▶ [Records provided]:
== == ==

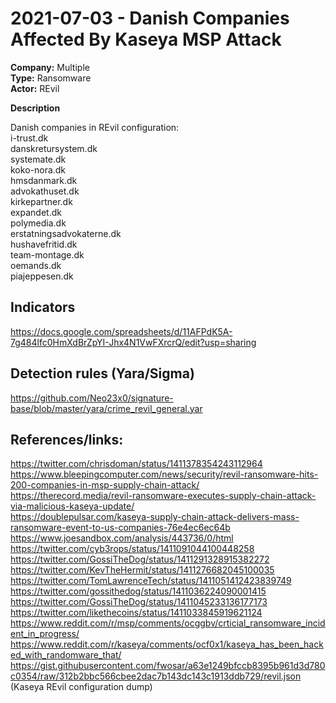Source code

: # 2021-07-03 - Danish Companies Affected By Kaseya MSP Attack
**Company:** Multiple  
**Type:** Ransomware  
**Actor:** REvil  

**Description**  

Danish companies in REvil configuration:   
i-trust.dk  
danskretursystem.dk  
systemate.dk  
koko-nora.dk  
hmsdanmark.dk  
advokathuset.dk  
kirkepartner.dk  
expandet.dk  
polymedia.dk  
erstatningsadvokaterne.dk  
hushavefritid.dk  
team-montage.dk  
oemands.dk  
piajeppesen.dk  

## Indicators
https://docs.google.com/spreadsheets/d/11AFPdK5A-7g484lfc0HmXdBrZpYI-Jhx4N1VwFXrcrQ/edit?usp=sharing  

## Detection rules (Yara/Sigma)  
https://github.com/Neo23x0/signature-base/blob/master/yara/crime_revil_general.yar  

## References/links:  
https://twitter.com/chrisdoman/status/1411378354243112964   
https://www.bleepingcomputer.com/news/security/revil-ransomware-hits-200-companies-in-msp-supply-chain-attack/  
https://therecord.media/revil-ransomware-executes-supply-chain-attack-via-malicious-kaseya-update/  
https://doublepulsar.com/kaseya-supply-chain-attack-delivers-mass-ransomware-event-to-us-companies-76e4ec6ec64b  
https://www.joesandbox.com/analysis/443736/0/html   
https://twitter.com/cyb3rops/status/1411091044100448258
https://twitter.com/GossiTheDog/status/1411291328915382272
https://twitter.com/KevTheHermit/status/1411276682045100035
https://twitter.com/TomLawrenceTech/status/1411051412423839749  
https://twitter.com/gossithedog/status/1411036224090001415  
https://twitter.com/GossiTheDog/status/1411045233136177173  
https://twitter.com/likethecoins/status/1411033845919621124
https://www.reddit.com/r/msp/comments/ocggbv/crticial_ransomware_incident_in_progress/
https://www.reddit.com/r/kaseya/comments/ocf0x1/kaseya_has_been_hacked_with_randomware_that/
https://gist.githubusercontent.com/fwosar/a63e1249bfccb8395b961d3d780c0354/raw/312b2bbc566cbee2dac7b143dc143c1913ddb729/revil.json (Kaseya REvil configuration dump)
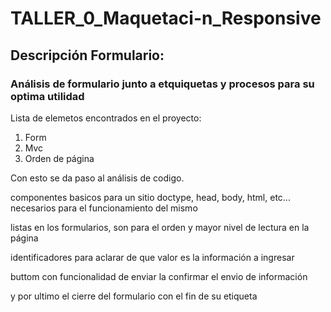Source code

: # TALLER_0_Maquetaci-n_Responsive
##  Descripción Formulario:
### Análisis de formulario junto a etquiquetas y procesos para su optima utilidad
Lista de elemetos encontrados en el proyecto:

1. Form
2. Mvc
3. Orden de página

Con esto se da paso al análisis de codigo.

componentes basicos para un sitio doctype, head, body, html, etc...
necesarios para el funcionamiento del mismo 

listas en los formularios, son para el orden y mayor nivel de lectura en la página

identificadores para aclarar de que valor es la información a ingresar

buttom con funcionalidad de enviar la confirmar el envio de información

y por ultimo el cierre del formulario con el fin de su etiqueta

== == ==

▶ [What is being asked]: Count the lines in the records that contain the string "configuration" and reply with the number only.

▶ [Output]: 2